The issue of educating eco-tourists is the other fundamental tool that can be used in maintaining the sustainability of ecotourism. By creating positive attitudes towards environmental preservation amongst tourists it fosters awareness about the future implications of ecotourism amongst the very people who are the consumers of the product, and who directly impact the environment they are visiting. Fortunately according to Sirakaya’s (1999) research ‘according to tour operators, ecotourism also includes involvement in after travel to inspire personal responsibility’.

The raises the point addressed at length by Beaumont (2001) that it is the responsibility of the eco-tour operators to provide quality education to the tourists. Nianyong (2001) also points out that local communities in the host destination need to be educated and involved and encouraged to participate in environmental conservation. A point only briefly touched upon in other articles. Section 6: Conlusion Five lines of enquiry were discussed, each focusing on different aspects. However, these aspects are highly interconnected.

The first section outlined how research into the definitions of ecotourism had mainly been qualitative.

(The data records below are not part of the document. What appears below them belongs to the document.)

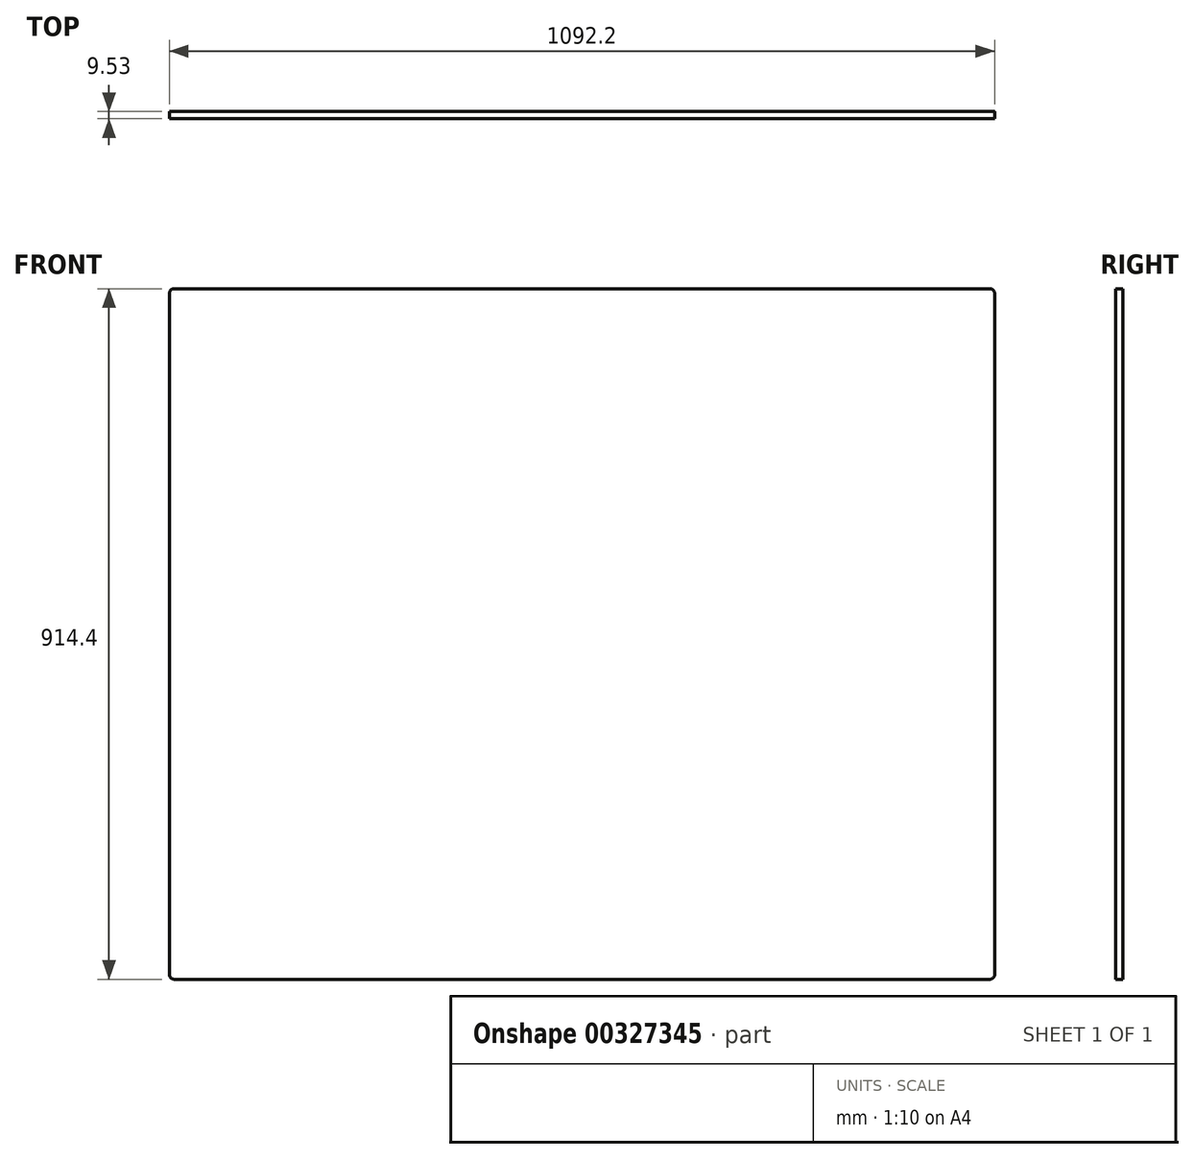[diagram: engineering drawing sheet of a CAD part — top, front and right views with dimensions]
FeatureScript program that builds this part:
annotation { "Feature Type Name" : "Feature", "Feature Type Description" : "" }
export const myFeature = defineFeature(function(context is Context, id is Id, definition is map)
    precondition{}
    {
        {
            var Q0;
            Q0=qCreatedBy(makeId("Front.planeOp"),FACE);
            var sketch = newSketch(context, id + "F0", { "sketchPlane" : qUnion([Q0])});
            skLineSegment(sketch, "E0.bottom", {"start": v(0, 0) * mm, "end": v(0, 0) * mm});
            skLineSegment(sketch, "E1.bottom", {"start": v(-602.73, 313.18) * mm, "end": v(476.77, 313.18) * mm});
            skLineSegment(sketch, "E1.top", {"start": v(-602.73, -601.22) * mm, "end": v(476.77, -601.22) * mm});
            skLineSegment(sketch, "E1.left", {"start": v(-609.08, 306.83) * mm, "end": v(-609.08, -594.87) * mm});
            skLineSegment(sketch, "E1.right", {"start": v(483.12, 306.83) * mm, "end": v(483.12, -594.87) * mm});
            skPoint(sketch, "E2.visualSharp", {"position": v(-609.08, 313.18) * mm});
            skArc(sketch, "E2.filletArc", {"start": v(-602.73, 313.18) * mm, "mid": v(-607.22, 311.32) * mm, "end": v(-609.08, 306.83) * mm});
            skPoint(sketch, "E3.visualSharp", {"position": v(483.12, 313.18) * mm});
            skArc(sketch, "E3.filletArc", {"start": v(483.12, 306.83) * mm, "mid": v(481.26, 311.32) * mm, "end": v(476.77, 313.18) * mm});
            skPoint(sketch, "E4.visualSharp", {"position": v(483.12, -601.22) * mm});
            skArc(sketch, "E4.filletArc", {"start": v(476.77, -601.22) * mm, "mid": v(481.26, -599.36) * mm, "end": v(483.12, -594.87) * mm});
            skPoint(sketch, "E5.visualSharp", {"position": v(-609.08, -601.22) * mm});
            skArc(sketch, "E5.filletArc", {"start": v(-609.08, -594.87) * mm, "mid": v(-607.22, -599.36) * mm, "end": v(-602.73, -601.22) * mm});
            skSolve(sketch);
        }
        {
            var Q0;
            Q0=makeQuery(id+"F0.imprint","IMPRINT",FACE,{"disambiguationData":[TD([[makeQuery(id+"F0.imprint","IMPRINT",EDGE,{"derivedFrom":sQuery(id+"F0.wireOp",EDGE,"E1.bottom")}),-1.0]])]});
            extrude(context, id + "F1", {"entities" : qUnion([Q0]), "depth" : 9.52 * mm});
        }
    });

Recently however the research has tended to be functionalist in nature with quantitative studies employing content analysis techniques as a means to attempt to settle the definition debate. I observed definite core themes in the research yet felt as did the most recent researchers did that pinpointing an exact definition was act of futility, due to the global nature of ecotourism.

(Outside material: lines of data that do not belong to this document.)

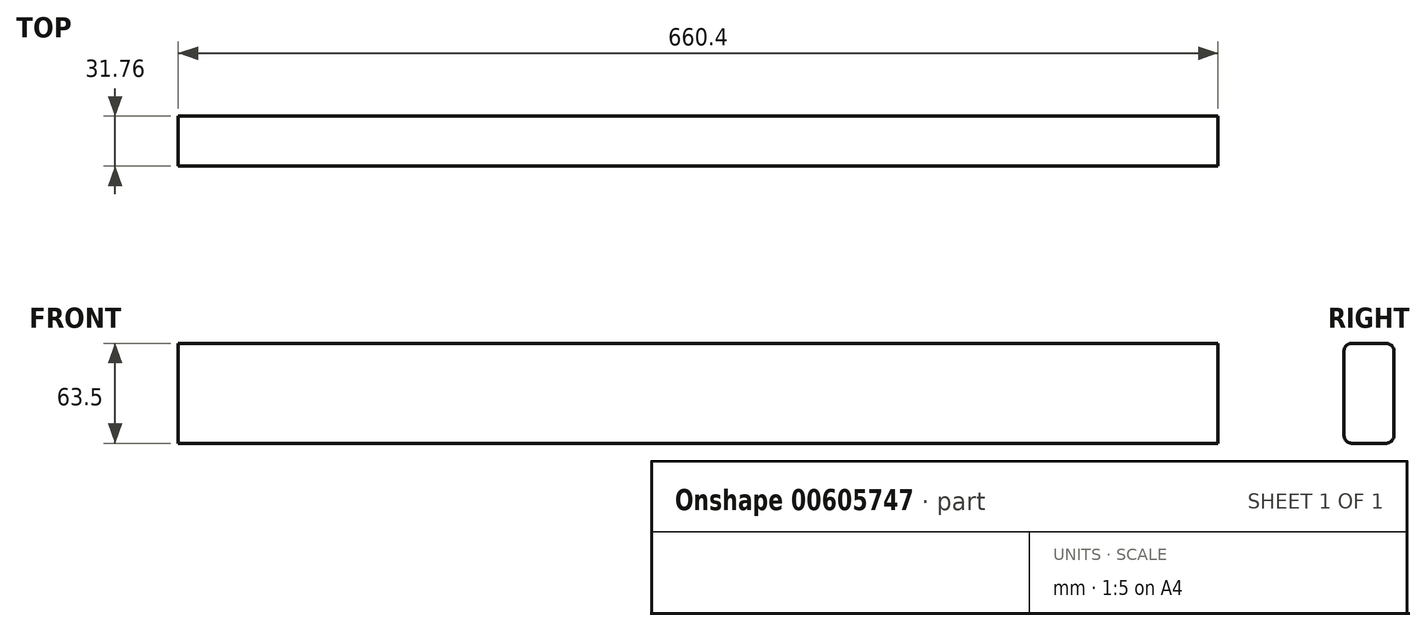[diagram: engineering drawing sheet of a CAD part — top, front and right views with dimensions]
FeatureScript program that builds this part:
annotation { "Feature Type Name" : "Feature", "Feature Type Description" : "" }
export const myFeature = defineFeature(function(context is Context, id is Id, definition is map)
    precondition{}
    {
        {
            var Q0;
            Q0=qCreatedBy(makeId("Right.planeOp"),FACE);
            var sketch = newSketch(context, id + "F0", { "sketchPlane" : qUnion([Q0])});
            skLineSegment(sketch, "E0.bottom", {"start": v(-15.87, 63.5) * mm, "end": v(15.88, 63.5) * mm});
            skLineSegment(sketch, "E0.top", {"start": v(-15.88, 127) * mm, "end": v(15.88, 127) * mm});
            skLineSegment(sketch, "E0.left", {"start": v(-15.87, 63.5) * mm, "end": v(-15.88, 127) * mm});
            skLineSegment(sketch, "E0.right", {"start": v(15.88, 63.5) * mm, "end": v(15.88, 127) * mm});
            skPoint(sketch, "E0.middle", {"position": v(0, 95.25) * mm});
            skSolve(sketch);
        }
        {
            var Q0;
            Q0 = qSketchRegion(id + "F0", true);
            extrude(context, id + "F1", {"entities" : qUnion([Q0]), "depth" : 660.4 * mm, "offsetDistance" : 25.4 * mm});
        }
        {
            var Q0;
            Q0=makeQuery(id+"F1.opExtrude","SWEPT_EDGE",EDGE,{"disambiguationData":[OSD([sQuery(id+"F0.wireOp",EDGE,"E0.top"),sQuery(id+"F0.wireOp",EDGE,"E0.right")])]});
            var Q1;
            Q1=makeQuery(id+"F1.opExtrude","SWEPT_EDGE",EDGE,{"disambiguationData":[OSD([sQuery(id+"F0.wireOp",EDGE,"E0.top"),sQuery(id+"F0.wireOp",EDGE,"E0.left")])]});
            var Q2;
            Q2=makeQuery(id+"F1.opExtrude","SWEPT_EDGE",EDGE,{"disambiguationData":[OSD([sQuery(id+"F0.wireOp",EDGE,"E0.bottom"),sQuery(id+"F0.wireOp",EDGE,"E0.left")])]});
            var Q3;
            Q3=makeQuery(id+"F1.opExtrude","SWEPT_EDGE",EDGE,{"disambiguationData":[OSD([sQuery(id+"F0.wireOp",EDGE,"E0.bottom"),sQuery(id+"F0.wireOp",EDGE,"E0.right")])]});
            fillet(context, id + "F2", {"entities" : qUnion([Q0, Q1, Q2, Q3]), "radius" : 5.08 * mm, "tangentPropagation" : true, "allowEdgeOverflow" : false});
        }
    });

Yet the definition I used at the bottom of section 1 provided the basis of reference for the duration of the review. In the second and third section the research findings illustrated the interconnectedness of the key players in the ecotourism industry and the effects they are having as a whole on the environment. The articles that were found to provide the best insight into the detailed effects of what environmental impacts ecotourism has on host countries were found in Case Study articles, where various regions were examined in depth.

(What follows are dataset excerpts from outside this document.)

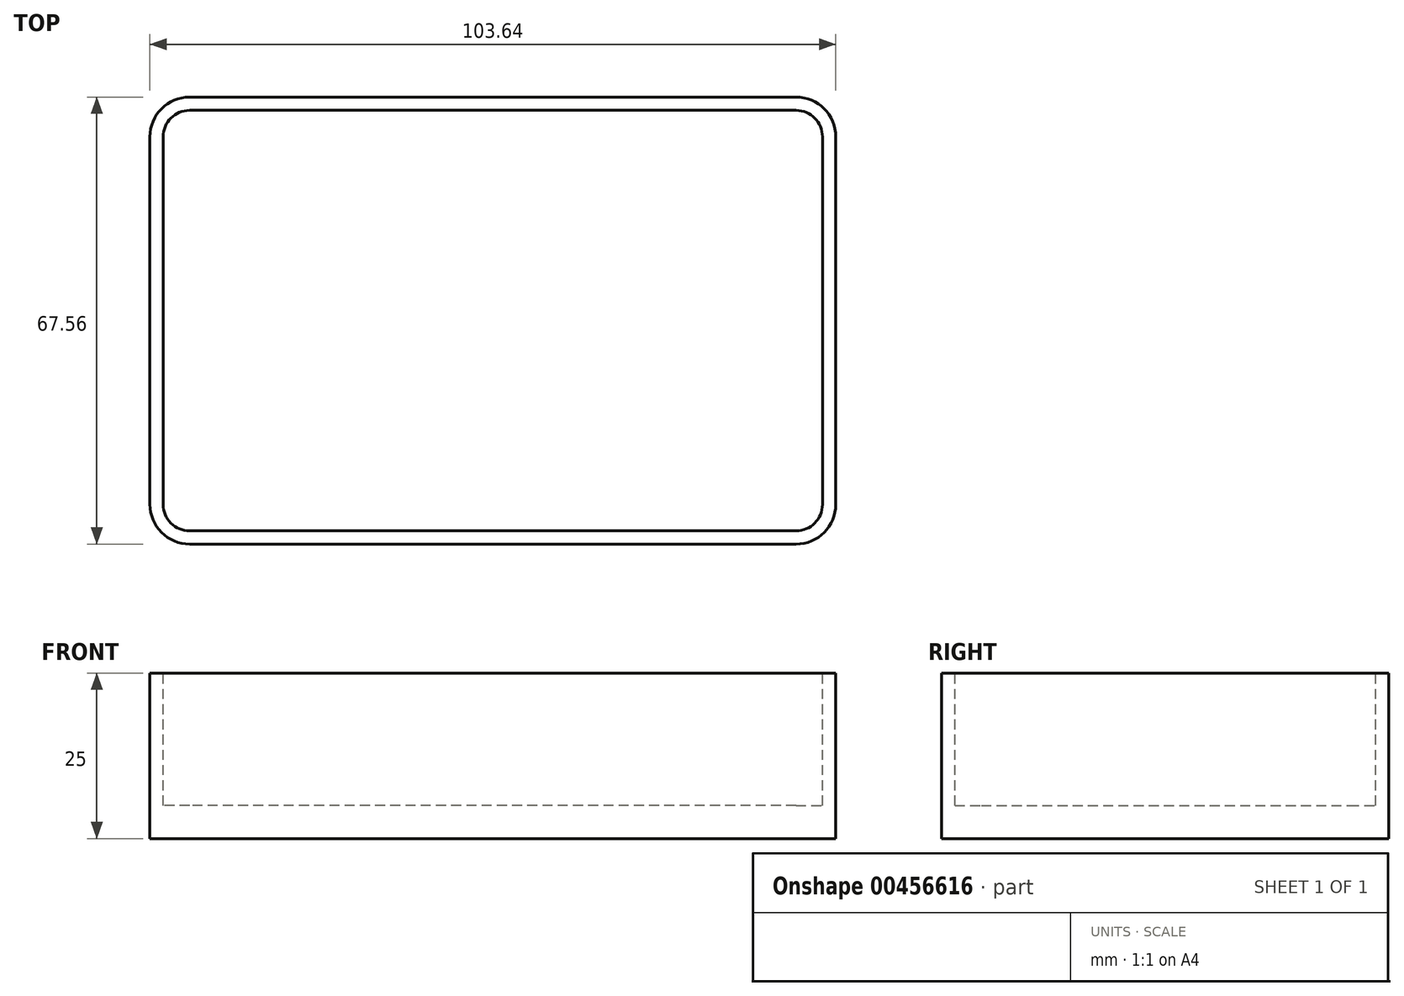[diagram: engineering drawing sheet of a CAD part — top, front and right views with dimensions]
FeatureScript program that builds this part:
annotation { "Feature Type Name" : "Feature", "Feature Type Description" : "" }
export const myFeature = defineFeature(function(context is Context, id is Id, definition is map)
    precondition{}
    {
        {
            var Q0;
            Q0=qCreatedBy(makeId("Top.planeOp"),FACE);
            var sketch = newSketch(context, id + "F0", { "sketchPlane" : qUnion([Q0])});
            skLineSegment(sketch, "E0.bottom", {"start": v(45.82, -33.78) * mm, "end": v(-45.82, -33.78) * mm});
            skLineSegment(sketch, "E0.top", {"start": v(45.82, 33.78) * mm, "end": v(-45.82, 33.78) * mm});
            skLineSegment(sketch, "E0.left", {"start": v(51.82, -27.78) * mm, "end": v(51.82, 27.78) * mm});
            skLineSegment(sketch, "E0.right", {"start": v(-51.82, -27.78) * mm, "end": v(-51.82, 27.78) * mm});
            skPoint(sketch, "E0.middle", {"position": v(0, 0) * mm});
            skPoint(sketch, "E1.visualSharp", {"position": v(-51.82, 33.78) * mm});
            skArc(sketch, "E1.filletArc", {"start": v(-45.82, 33.78) * mm, "mid": v(-50.06, 32.02) * mm, "end": v(-51.82, 27.78) * mm});
            skPoint(sketch, "E2.visualSharp", {"position": v(51.82, 33.78) * mm});
            skArc(sketch, "E2.filletArc", {"start": v(51.82, 27.78) * mm, "mid": v(50.06, 32.02) * mm, "end": v(45.82, 33.78) * mm});
            skPoint(sketch, "E3.visualSharp", {"position": v(51.82, -33.78) * mm});
            skArc(sketch, "E3.filletArc", {"start": v(45.82, -33.78) * mm, "mid": v(50.06, -32.02) * mm, "end": v(51.82, -27.78) * mm});
            skPoint(sketch, "E4.visualSharp", {"position": v(-51.82, -33.78) * mm});
            skArc(sketch, "E4.filletArc", {"start": v(-51.82, -27.78) * mm, "mid": v(-50.06, -32.02) * mm, "end": v(-45.82, -33.78) * mm});
            skSolve(sketch);
        }
        {
            var Q0;
            Q0=makeQuery(id+"F0.imprint","IMPRINT",FACE,{"disambiguationData":[TD([[makeQuery(id+"F0.imprint","IMPRINT",EDGE,{"derivedFrom":sQuery(id+"F0.wireOp",EDGE,"E0.bottom")}),-1.0]])]});
            extrude(context, id + "F1", {"entities" : qUnion([Q0]), "depth" : 25 * mm});
        }
        {
            var Q0;
            Q0=makeQuery(id+"F1.opExtrude","CAP_FACE",FACE,{"disambiguationData":[OSD([sQuery(id+"F0.wireOp",EDGE,"E0.bottom"),sQuery(id+"F0.wireOp",EDGE,"E0.top"),sQuery(id+"F0.wireOp",EDGE,"E0.left"),sQuery(id+"F0.wireOp",EDGE,"E0.right"),sQuery(id+"F0.wireOp",EDGE,"E1.filletArc"),sQuery(id+"F0.wireOp",EDGE,"E2.filletArc"),sQuery(id+"F0.wireOp",EDGE,"E3.filletArc"),sQuery(id+"F0.wireOp",EDGE,"E4.filletArc")])],"isStart":false});
            var sketch = newSketch(context, id + "F2", { "sketchPlane" : qUnion([Q0])});
            skLineSegment(sketch, "E5.0", {"start": v(49.82, -27.78) * mm, "end": v(49.82, 27.78) * mm});
            skArc(sketch, "E5.1", {"start": v(45.82, -31.78) * mm, "mid": v(48.64, -30.61) * mm, "end": v(49.82, -27.78) * mm});
            skArc(sketch, "E5.2", {"start": v(49.82, 27.78) * mm, "mid": v(48.64, 30.61) * mm, "end": v(45.82, 31.78) * mm});
            skLineSegment(sketch, "E5.3", {"start": v(-45.82, -31.78) * mm, "end": v(45.82, -31.78) * mm});
            skLineSegment(sketch, "E5.4", {"start": v(45.82, 31.78) * mm, "end": v(-45.82, 31.78) * mm});
            skArc(sketch, "E5.5", {"start": v(-45.82, 31.78) * mm, "mid": v(-48.64, 30.61) * mm, "end": v(-49.82, 27.78) * mm});
            skLineSegment(sketch, "E5.6", {"start": v(-49.82, 27.78) * mm, "end": v(-49.82, -27.78) * mm});
            skArc(sketch, "E5.7", {"start": v(-49.82, -27.78) * mm, "mid": v(-48.64, -30.61) * mm, "end": v(-45.82, -31.78) * mm});
            skSolve(sketch);
        }
        {
            var Q0;
            Q0=makeQuery(id+"F2.imprint","IMPRINT",FACE,{"disambiguationData":[TD([[makeQuery(id+"F2.imprint","IMPRINT",EDGE,{"derivedFrom":sQuery(id+"F2.wireOp",EDGE,"E5.0")}),1.0]])]});
            extrude(context, id + "F3", {"entities" : qUnion([Q0]), "operationType" : NewBodyOperationType.REMOVE, "oppositeDirection" : true, "depth" : 20 * mm});
        }
    });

Although a problem with these case studies was that they were slightly limited in that they all examined ecotourism activities in national parks. I would suggest future research that focuses on areas that are not national parks, but which do accommodate ecotourism, one such place being Kodaikanal in southern India, a place where as an ecotourist myself, inspired this review. There was also a distinct lack of detailed quantitative research of a geographical nature into environmental impacts, yet research of this nature is inherently difficult due to the complex nature of ecosystems.

Section four and five viewed ecotourism and it’s capacity to minimise environmental damage in the context of ‘the bigger picture’ by pulling together the previous sections. The literature acknowledged that ecotourism is a business after all and that market forces as with nearly everything in this world are driving factors behind whether ecotourism is a success or not in the future. Yet it can be seen just through observing the recent initiation of new journals such as the Journal of Sustainable Tourism that there is concern for the well-being the environment, especially with the dramatic annual growth of tourism.

Therefore research into the ecotourism industry will almost certainly continue apace. This is fortunate as Tyler (1999) points out there are a multitude of dimensions and paradigms associated with ecotourism research, ranging from philosophy to ecological economics. To conclude, the future of ecotourism is an uncertain one. Negative environmental impacts have definitely been observed, although in other areas where effective policies have been implemented the environment has apparently not suffered and the sustainability of the industry is assured.

There is evidence that supports the theory that ecotourism leads to mass tourism and it’s associated problems. Yet, I would observe that the commonality amongst all these issues is that geographical location causes the differing variables associated with ecotourism development and is the deciding factor as to whether ecotourism can be implemented successfully to protect the environment. This is where further research should be directed enabling future ecotourism planners to have a reference point according to their global location.